Directions for this task: From the entries below, transcribe exactly the lines between the line holding "index pip: (794, 519)" and the line holding "index pip: (1119, 874)", inclusive; skip all other lines.

Listed records:
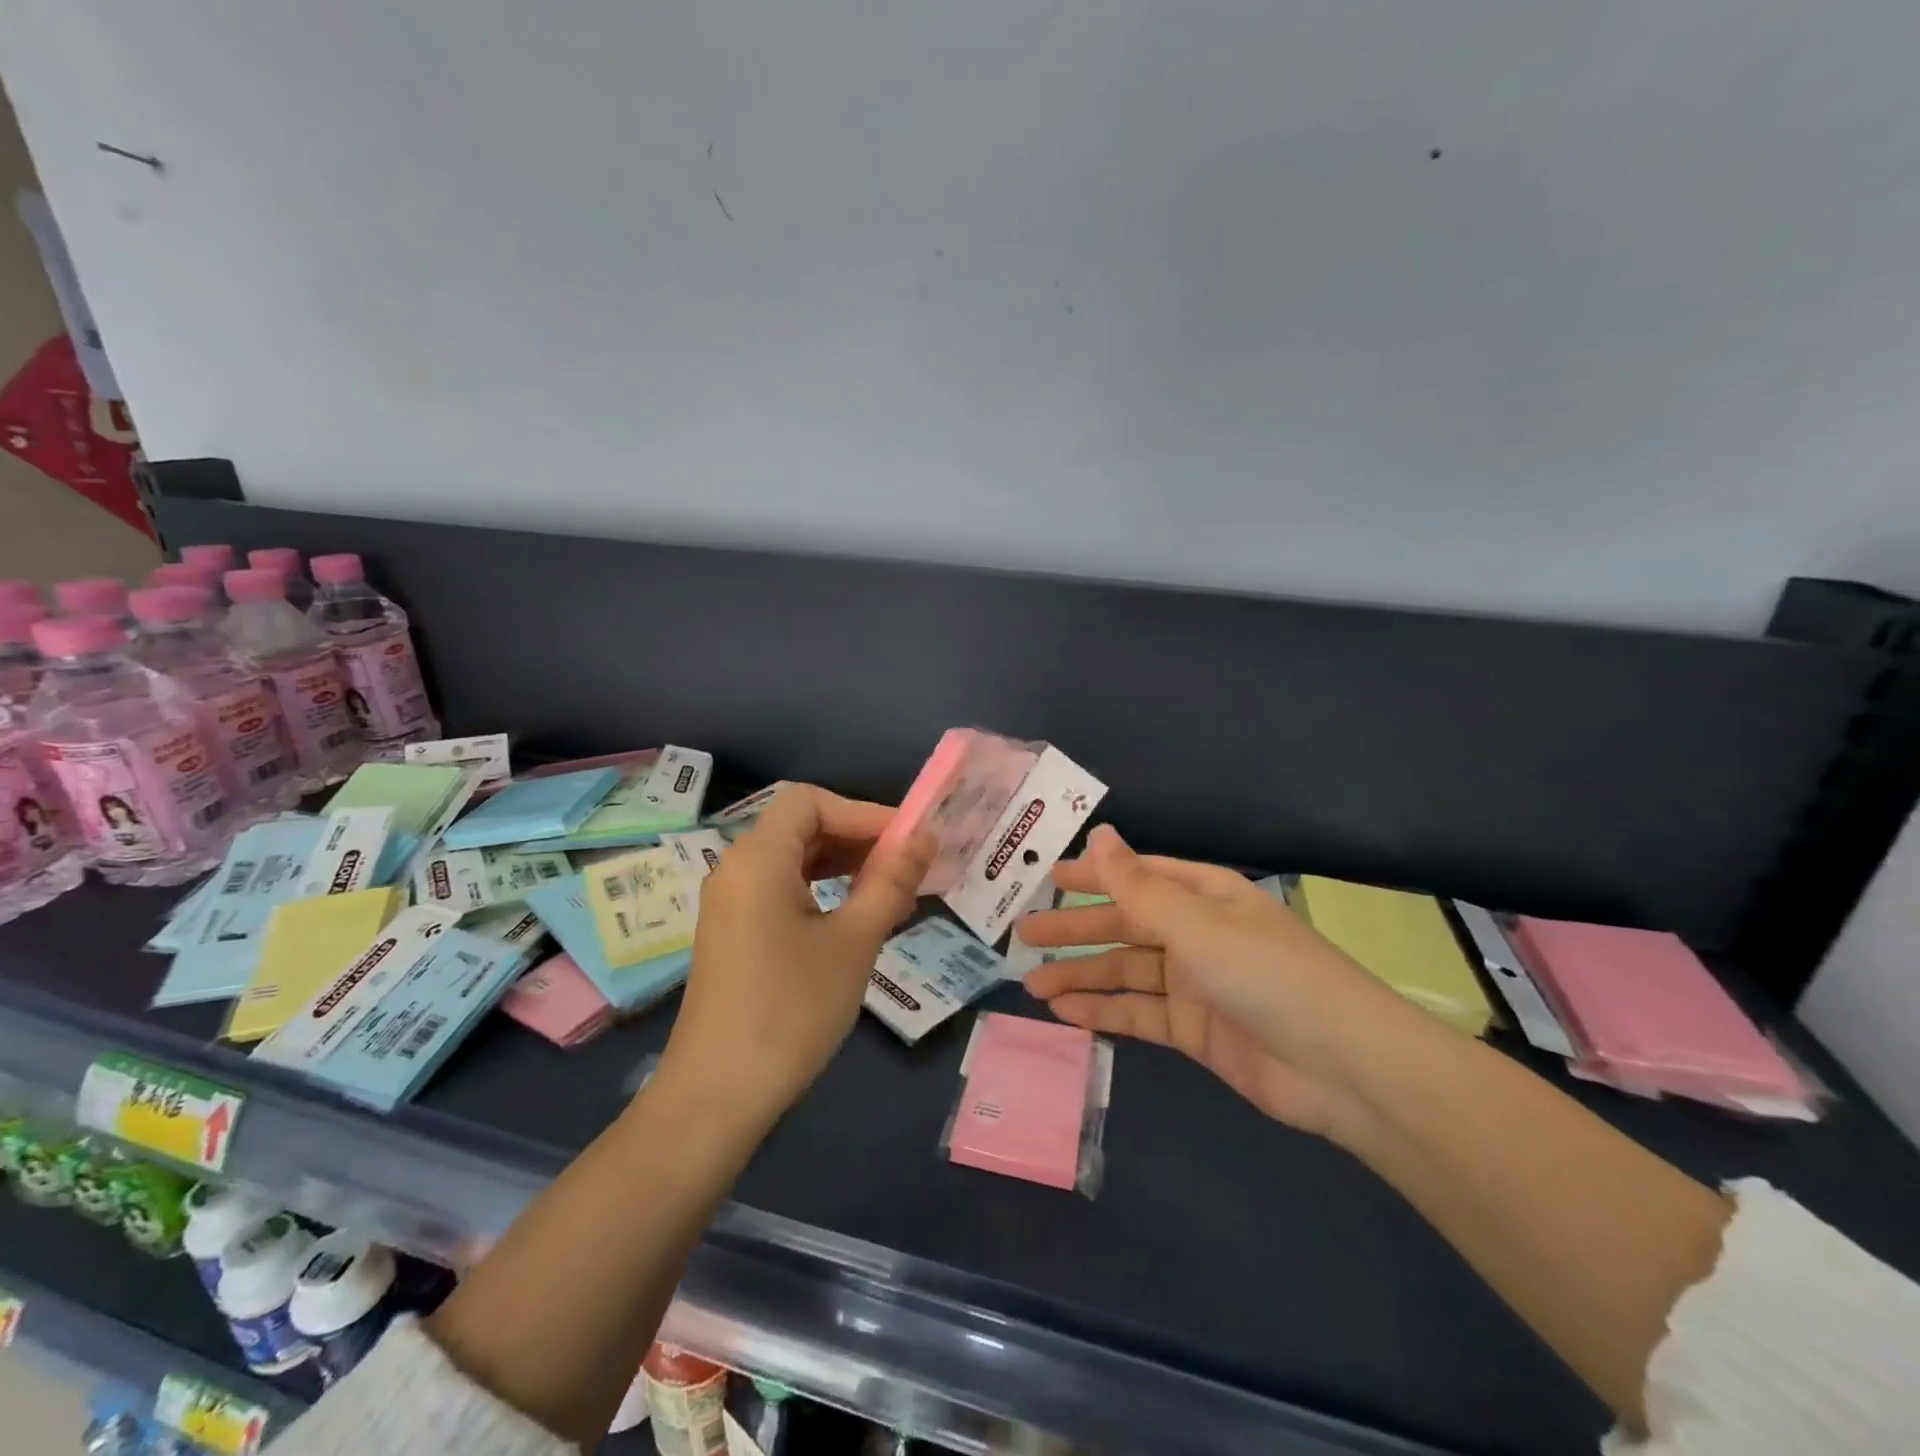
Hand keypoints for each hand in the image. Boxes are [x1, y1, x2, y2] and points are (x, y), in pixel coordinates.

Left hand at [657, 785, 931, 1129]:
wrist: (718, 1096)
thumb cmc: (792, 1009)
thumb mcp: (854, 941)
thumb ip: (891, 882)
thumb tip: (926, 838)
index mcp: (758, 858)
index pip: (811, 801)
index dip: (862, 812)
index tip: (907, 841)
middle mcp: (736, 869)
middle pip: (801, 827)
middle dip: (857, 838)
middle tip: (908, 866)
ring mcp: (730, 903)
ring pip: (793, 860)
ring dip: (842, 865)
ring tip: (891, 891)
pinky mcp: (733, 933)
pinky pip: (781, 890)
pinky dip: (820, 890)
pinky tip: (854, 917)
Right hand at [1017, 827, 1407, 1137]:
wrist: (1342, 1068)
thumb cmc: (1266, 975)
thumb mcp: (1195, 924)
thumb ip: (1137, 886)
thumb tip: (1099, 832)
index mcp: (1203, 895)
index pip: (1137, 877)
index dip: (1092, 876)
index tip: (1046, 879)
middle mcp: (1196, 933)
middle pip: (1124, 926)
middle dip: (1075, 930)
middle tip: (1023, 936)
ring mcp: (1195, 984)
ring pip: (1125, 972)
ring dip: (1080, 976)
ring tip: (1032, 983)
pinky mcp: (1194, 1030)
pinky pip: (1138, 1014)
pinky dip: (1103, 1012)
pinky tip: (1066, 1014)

---

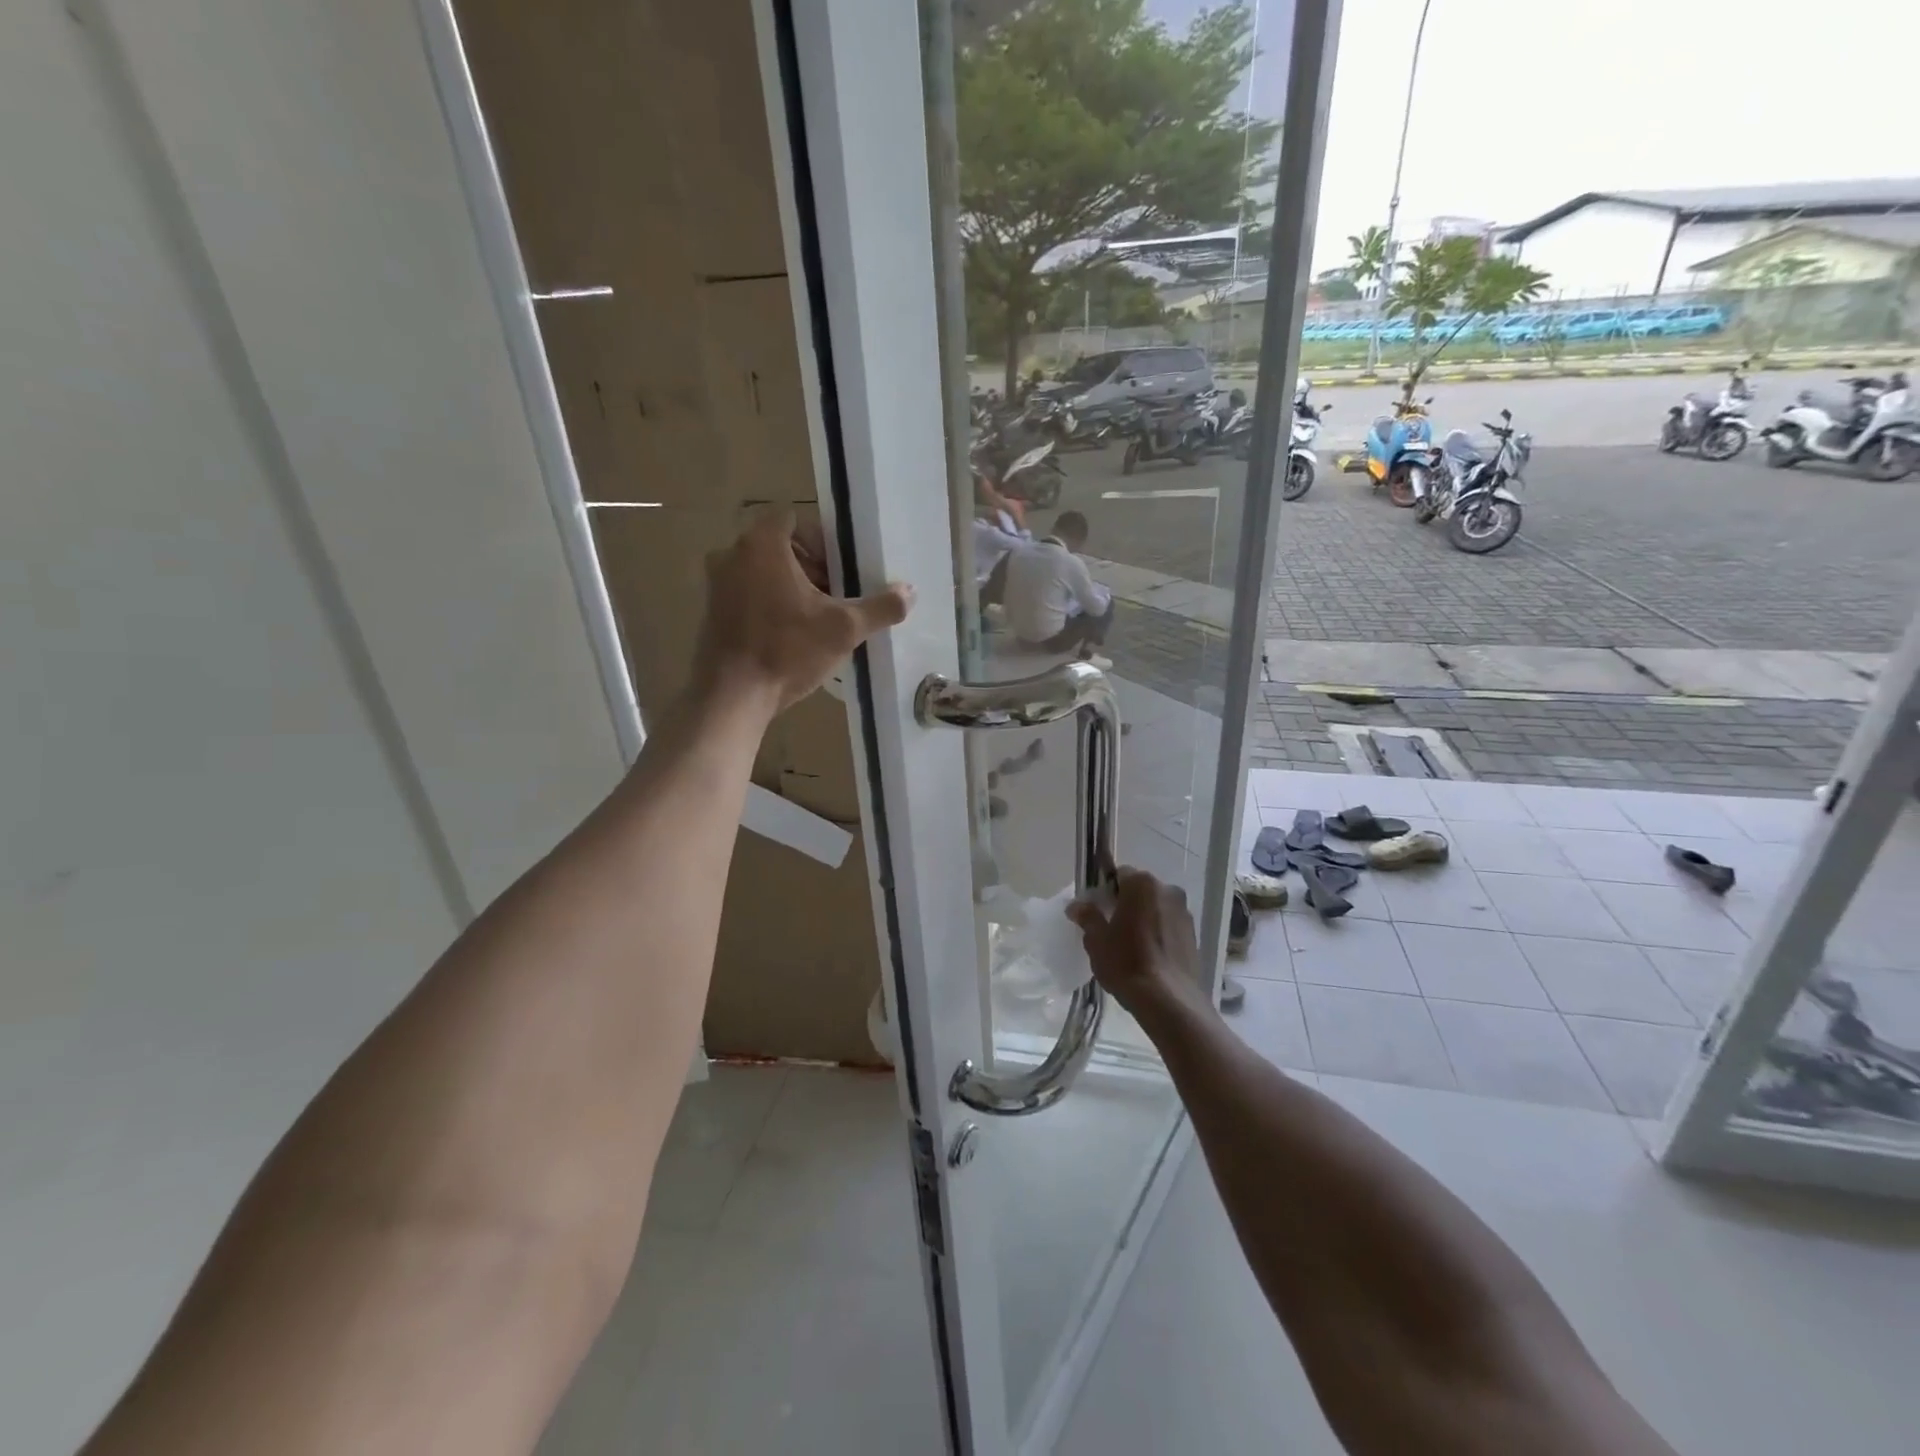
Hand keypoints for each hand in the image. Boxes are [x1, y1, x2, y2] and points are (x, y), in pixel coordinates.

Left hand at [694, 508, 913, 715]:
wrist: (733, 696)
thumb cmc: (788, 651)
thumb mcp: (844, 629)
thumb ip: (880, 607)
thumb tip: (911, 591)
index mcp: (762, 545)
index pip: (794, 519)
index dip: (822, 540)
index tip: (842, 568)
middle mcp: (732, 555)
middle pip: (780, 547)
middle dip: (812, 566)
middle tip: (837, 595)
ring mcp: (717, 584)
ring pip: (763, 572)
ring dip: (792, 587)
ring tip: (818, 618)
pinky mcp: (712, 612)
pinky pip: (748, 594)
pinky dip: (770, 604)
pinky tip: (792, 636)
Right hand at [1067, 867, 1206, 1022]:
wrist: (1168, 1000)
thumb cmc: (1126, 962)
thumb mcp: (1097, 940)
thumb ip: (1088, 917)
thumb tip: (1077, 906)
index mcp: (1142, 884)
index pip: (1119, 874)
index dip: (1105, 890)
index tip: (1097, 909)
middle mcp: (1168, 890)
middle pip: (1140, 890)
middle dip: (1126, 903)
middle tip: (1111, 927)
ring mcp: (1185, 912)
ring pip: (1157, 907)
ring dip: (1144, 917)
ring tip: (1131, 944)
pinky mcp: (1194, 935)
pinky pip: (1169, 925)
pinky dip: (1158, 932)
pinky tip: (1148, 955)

Your solution:
index pip: (794, 519)
index dip: (822, 540)
index tip: (842, 568)
middle mcp: (732, 555)
middle pip: (780, 547)
middle dip: (812, 566)
middle tip: (837, 595)
ring mcp: (717, 584)
ring pip: (763, 572)
ring dip: (792, 587)
ring tip: (818, 618)
pinky mcp: (712, 612)
pinky pip: (748, 594)
pinky dip: (770, 604)
pinky tip: (792, 636)
Right hand at [1067, 867, 1206, 1022]:
wrist: (1168, 1000)
thumb cmc: (1126, 962)
thumb mcp: (1097, 940)
thumb ip: (1088, 917)
thumb tip: (1077, 906)
index mcp: (1142, 884)
index pip: (1119, 874)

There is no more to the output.